> AIM OF THE TASK:
Once the pictures are set aside, output all the records exactly.

Stored items

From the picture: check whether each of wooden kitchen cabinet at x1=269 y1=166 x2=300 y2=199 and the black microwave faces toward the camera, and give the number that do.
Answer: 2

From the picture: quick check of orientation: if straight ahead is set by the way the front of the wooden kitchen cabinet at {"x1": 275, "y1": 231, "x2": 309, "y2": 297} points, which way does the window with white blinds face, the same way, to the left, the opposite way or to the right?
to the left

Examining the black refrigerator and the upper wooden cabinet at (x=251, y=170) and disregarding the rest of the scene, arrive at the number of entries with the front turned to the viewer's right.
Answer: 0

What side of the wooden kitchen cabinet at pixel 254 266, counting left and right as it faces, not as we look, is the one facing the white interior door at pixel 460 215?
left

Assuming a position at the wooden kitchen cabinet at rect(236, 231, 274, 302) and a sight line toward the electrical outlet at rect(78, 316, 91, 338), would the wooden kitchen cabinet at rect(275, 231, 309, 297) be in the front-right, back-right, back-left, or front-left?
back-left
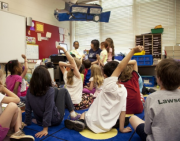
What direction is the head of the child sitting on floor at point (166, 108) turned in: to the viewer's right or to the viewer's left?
to the viewer's left

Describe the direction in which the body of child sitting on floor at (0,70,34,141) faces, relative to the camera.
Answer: to the viewer's right

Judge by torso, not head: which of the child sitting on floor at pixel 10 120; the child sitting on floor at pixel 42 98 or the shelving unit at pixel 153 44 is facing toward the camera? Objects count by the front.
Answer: the shelving unit

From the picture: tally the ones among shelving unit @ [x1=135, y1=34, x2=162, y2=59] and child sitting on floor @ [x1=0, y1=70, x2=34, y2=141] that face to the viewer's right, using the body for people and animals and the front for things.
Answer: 1

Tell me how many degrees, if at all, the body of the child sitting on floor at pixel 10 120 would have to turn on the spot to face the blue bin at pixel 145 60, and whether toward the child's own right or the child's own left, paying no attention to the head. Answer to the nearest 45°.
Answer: approximately 45° to the child's own left

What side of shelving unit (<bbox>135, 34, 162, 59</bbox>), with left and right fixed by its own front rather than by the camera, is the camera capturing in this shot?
front

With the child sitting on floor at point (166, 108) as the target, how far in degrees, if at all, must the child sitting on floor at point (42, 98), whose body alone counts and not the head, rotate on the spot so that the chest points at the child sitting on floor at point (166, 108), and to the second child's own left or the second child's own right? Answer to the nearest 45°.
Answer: approximately 90° to the second child's own right

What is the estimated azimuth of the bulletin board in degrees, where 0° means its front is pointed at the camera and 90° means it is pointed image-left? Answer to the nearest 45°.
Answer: approximately 315°

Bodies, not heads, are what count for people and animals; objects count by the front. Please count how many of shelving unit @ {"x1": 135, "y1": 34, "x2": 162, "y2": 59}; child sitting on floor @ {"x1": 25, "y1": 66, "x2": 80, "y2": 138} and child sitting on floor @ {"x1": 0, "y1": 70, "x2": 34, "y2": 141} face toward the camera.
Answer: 1

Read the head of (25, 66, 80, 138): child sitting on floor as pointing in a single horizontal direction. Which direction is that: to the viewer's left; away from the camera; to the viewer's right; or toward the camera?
away from the camera

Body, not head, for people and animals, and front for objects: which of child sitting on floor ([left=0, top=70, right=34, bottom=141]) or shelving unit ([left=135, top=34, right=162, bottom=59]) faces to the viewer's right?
the child sitting on floor

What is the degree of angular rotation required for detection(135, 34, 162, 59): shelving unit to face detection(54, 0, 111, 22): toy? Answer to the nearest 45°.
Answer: approximately 90° to its right
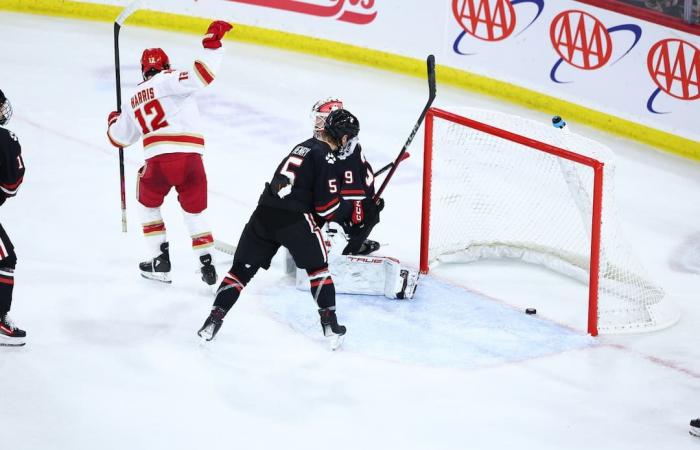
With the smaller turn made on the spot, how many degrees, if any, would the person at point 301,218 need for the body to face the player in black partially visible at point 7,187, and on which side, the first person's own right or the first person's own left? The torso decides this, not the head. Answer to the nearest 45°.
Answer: approximately 135° to the first person's own left

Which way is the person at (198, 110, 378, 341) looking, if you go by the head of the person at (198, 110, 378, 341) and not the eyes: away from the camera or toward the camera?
away from the camera

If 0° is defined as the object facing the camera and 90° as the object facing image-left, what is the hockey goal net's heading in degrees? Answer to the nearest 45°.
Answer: approximately 45°

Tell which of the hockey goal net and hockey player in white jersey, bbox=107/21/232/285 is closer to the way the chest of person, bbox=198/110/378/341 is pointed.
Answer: the hockey goal net

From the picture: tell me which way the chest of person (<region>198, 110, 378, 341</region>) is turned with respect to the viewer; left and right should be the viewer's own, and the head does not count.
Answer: facing away from the viewer and to the right of the viewer

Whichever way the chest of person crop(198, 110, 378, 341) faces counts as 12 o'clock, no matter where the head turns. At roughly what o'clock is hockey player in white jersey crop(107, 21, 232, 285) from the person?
The hockey player in white jersey is roughly at 9 o'clock from the person.

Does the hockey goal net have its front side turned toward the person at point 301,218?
yes

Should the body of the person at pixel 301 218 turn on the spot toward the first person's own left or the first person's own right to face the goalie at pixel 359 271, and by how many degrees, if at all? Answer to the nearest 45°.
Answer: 0° — they already face them
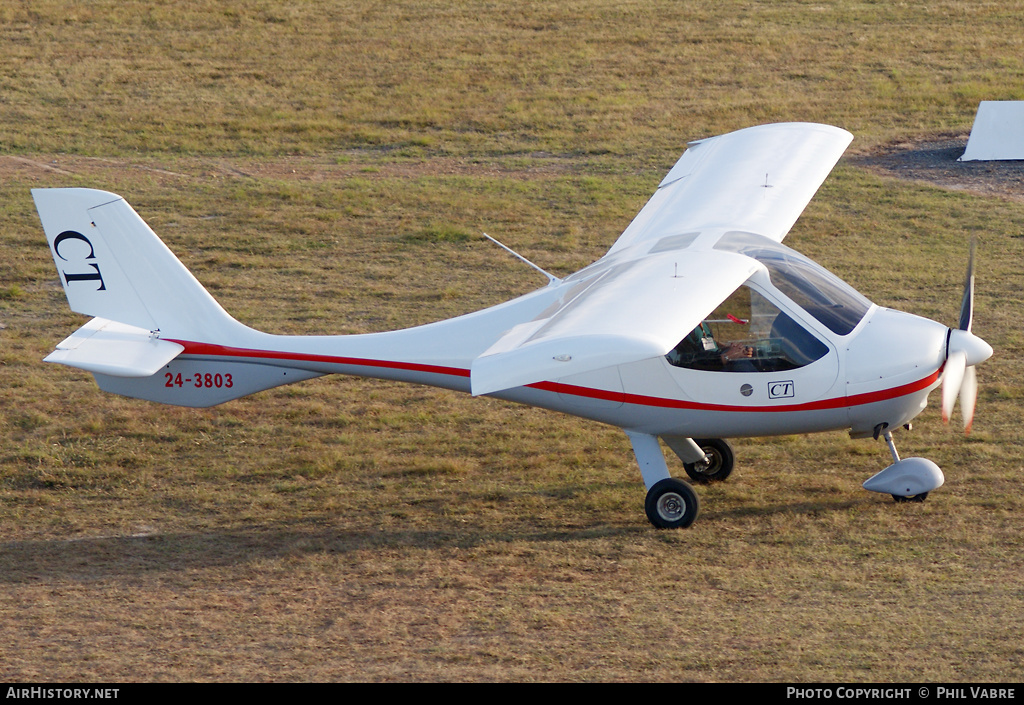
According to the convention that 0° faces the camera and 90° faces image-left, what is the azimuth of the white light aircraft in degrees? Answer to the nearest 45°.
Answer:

> OUTPUT FOR THIS TASK:
From the picture: check whether each of wooden kitchen cabinet at x1=269 y1=166 x2=300 y2=199 and the black microwave faces toward the camera, and give the number that do.
Answer: 2

From the picture: quick check of orientation: if straight ahead is set by the way the front of the wooden kitchen cabinet at {"x1": 275, "y1": 231, "x2": 309, "y2": 297} points, which way does the window with white blinds face, the same way, to the left, the opposite way or to the right?
to the left

Examining the black refrigerator and the upper wooden cabinet at (x=251, y=170) and disregarding the rest of the scene, arrive at the number of entries with the front turned to the viewer's right.
Answer: 0

What side of the wooden kitchen cabinet at pixel 254 266, counting left and right as it faces, not as we look, is the one facing the white interior door at pixel 460 215?
left

Assuming a position at the wooden kitchen cabinet at rect(236, 231, 274, 302) and a sight line toward the electrical outlet at rect(78, 316, 91, 338), would the wooden kitchen cabinet at rect(275, 231, 309, 297) be in the front-right, back-right, back-left, or front-left?
back-left
What direction is the head of the child sitting on floor at point (166, 108) turned in: to the viewer's right or to the viewer's left?
to the viewer's left

Describe the direction in which the body of child sitting on floor at (0,70,34,141) faces, relative to the camera.
Answer: to the viewer's right

Judge by torso, not head: which of the child sitting on floor at pixel 10 120; the child sitting on floor at pixel 42 98 or the shelving unit at pixel 153 44 is facing toward the camera? Objects count by the front.
Answer: the shelving unit

From the picture: tally the ones among shelving unit @ [x1=135, y1=34, x2=162, y2=59] and child sitting on floor @ [x1=0, y1=70, x2=34, y2=141] that face to the viewer's right, using the body for people and animals and the front for things.
Answer: 1

Tell me how many degrees, if at all, the body of the child sitting on floor at pixel 10 120 would have to turn on the spot to face the blue bin at pixel 145 60, and whether toward the child's own right or the child's own left, paying no attention to the head. Answer to the nearest 45°.
Answer: approximately 45° to the child's own left

What side of shelving unit (<bbox>135, 34, 162, 59</bbox>), with left and right fixed by its own front rather than by the camera, is the camera capturing in this shot?
front

With the child sitting on floor at point (166, 108) as the target, how far in degrees, if at all, must the child sitting on floor at point (42, 98), whose body alone counts and not the head, rotate on the spot so that the chest points at the child sitting on floor at point (166, 108), and to the second child's own left or the second child's own right? Answer to the nearest 45°.
Answer: approximately 90° to the second child's own right

What is the estimated azimuth of the bulletin board in degrees, where 0° means its front is pointed at the camera and 90° means it is pointed image-left? Answer to the nearest 45°.
Answer: approximately 315°

Bodies, not heads, are what count for people and animals; objects count by the front. Please count how many of shelving unit @ {"x1": 135, "y1": 34, "x2": 162, "y2": 59}; child sitting on floor @ {"x1": 25, "y1": 66, "x2": 80, "y2": 138} and child sitting on floor @ {"x1": 0, "y1": 70, "x2": 34, "y2": 141} face toward the camera.
Answer: 1

Read the head of (25, 66, 80, 138): child sitting on floor as pointing in a single horizontal direction. Which direction is that: to the viewer's left; away from the camera; to the viewer's right; or toward the camera?
away from the camera

Body, not head, for people and animals, and front for objects: which of child sitting on floor ([left=0, top=70, right=34, bottom=141]) or shelving unit ([left=135, top=34, right=162, bottom=59]) faces to the viewer's right?
the child sitting on floor

What is the degree of angular rotation required for detection(135, 34, 162, 59): shelving unit to face detection(54, 0, 111, 22): toy? Answer to the nearest 45°.
Answer: approximately 90° to its right
With the smaller turn made on the spot, how many degrees, if any, would the person at point 301,218 need for the body to face the player in black partially visible at point 7,187, and on which side, the first person's own right or the first person's own left? The torso decides this, not the head. Answer to the nearest 45°.
Answer: approximately 135° to the first person's own left

Which way is the person at (198, 110, 378, 341) looking, if you go by the head of the person at (198, 110, 378, 341) and not the eyes: away from the camera or toward the camera?
away from the camera

If 0° is defined as the object facing the camera and 90° as the object facing image-left, what is the hockey goal net's heading in degrees? Answer to the nearest 45°.
Answer: approximately 45°

Tell which of the hockey goal net and hockey player in white jersey, bbox=107/21/232/285 is closer to the way the chest of person, bbox=198/110/378/341 is pointed.
Answer: the hockey goal net

From the picture: tell me which way the chest of person (<region>198, 110, 378, 341</region>) is turned with respect to the viewer; left and right should be the viewer's own, and the head does not count.
Answer: facing away from the viewer and to the right of the viewer

Whichever way the chest of person crop(198, 110, 378, 341) faces counts as 12 o'clock, no matter where the head turns. At roughly what o'clock is hockey player in white jersey crop(107, 21, 232, 285) from the person?
The hockey player in white jersey is roughly at 9 o'clock from the person.

Does the hockey goal net have its front side turned toward the person at point 301,218?
yes

Should the body of the person at pixel 301 218 turn on the spot toward the first person's own left or the first person's own right to face the goalie at pixel 359 271, and by how many degrees, if at all? Answer to the nearest 45°.
Answer: 0° — they already face them
According to the convention that 0° faces the camera and 90° faces image-left, what is the azimuth of the white light aircraft in degrees? Answer to the nearest 45°.
Answer:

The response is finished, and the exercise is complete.